一般人的理解往往錯誤,以為司法程序可以還人清白,例如某議員收取大筆捐款後,便在立法會為某有權勢者說話,又不申報捐款,被告上法庭,事實全部公開,但證據上無法證明因果關係,疑點得益後,還可以大大聲說已還他清白,而且成功連任,只是一般人簡單地迷信司法的神聖與獨立性,不用腦去多想。

逆向思維地看,梁振英若運用他政協副主席的身份,成功令他的案件連法庭之門也不會觸及,看似聰明,其實令自己無法清白,十分愚蠢。

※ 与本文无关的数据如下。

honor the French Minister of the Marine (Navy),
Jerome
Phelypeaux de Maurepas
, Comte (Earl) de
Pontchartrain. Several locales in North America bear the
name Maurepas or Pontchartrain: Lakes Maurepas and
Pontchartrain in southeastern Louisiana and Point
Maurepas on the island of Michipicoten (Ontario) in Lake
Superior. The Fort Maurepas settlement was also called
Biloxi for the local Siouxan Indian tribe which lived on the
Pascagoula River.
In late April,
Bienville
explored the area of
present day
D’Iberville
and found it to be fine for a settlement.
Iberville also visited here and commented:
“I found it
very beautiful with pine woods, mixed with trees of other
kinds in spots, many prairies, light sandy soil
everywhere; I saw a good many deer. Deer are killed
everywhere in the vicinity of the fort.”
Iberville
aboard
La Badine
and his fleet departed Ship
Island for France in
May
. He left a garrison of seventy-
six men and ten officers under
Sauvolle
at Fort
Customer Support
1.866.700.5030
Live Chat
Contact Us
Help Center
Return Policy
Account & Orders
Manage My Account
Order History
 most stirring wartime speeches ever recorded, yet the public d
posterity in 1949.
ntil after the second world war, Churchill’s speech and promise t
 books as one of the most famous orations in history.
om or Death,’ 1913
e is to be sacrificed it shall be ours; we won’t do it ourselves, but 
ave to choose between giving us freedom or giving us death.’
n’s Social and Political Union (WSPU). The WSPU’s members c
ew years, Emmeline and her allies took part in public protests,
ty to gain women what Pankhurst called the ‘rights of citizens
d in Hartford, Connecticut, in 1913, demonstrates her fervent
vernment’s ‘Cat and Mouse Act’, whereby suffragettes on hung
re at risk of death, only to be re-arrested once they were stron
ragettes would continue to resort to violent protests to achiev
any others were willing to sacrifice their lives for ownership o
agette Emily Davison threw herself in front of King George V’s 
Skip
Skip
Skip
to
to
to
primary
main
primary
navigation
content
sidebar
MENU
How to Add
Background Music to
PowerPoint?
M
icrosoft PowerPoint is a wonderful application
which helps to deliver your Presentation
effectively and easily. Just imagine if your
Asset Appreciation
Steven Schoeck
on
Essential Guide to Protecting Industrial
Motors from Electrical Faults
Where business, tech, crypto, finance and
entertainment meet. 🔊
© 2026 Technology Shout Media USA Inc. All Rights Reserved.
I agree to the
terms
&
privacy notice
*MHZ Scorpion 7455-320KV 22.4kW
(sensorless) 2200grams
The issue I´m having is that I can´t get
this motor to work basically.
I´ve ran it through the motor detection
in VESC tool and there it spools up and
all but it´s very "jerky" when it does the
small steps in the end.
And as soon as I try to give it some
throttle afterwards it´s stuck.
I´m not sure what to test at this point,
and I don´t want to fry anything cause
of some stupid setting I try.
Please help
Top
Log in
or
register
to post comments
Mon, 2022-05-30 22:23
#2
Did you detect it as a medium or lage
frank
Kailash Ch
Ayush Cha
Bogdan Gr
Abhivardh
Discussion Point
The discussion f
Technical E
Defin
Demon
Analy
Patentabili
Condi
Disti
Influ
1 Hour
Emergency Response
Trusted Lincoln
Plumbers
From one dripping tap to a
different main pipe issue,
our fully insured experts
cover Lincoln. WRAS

筆者曾經就《香港證券及期貨條例》撰寫專題課本,也曾在大學教授《公司法》多年,年輕時也曾任職廉政公署,熟知《防止賄賂條例》的運用,早在4年多前在本欄評斷梁振英的UGL案不犯此例,也不符普通法的公職人員不當罪。到了今天的看法還是不變。

避過官司 以為聰明

英國調查機構已經結案,澳洲證監4年前已說沒什麼好查,只是筆者再多寫合乎法理、無可爭辯的文章也無法還梁振英清白,道理很簡單,這不關乎政治立場,我的分析只是基於已知的公開資料,並非本案的調研檔案;如果有的話,又如果我可以看的話,我的結論是可以完全不同的。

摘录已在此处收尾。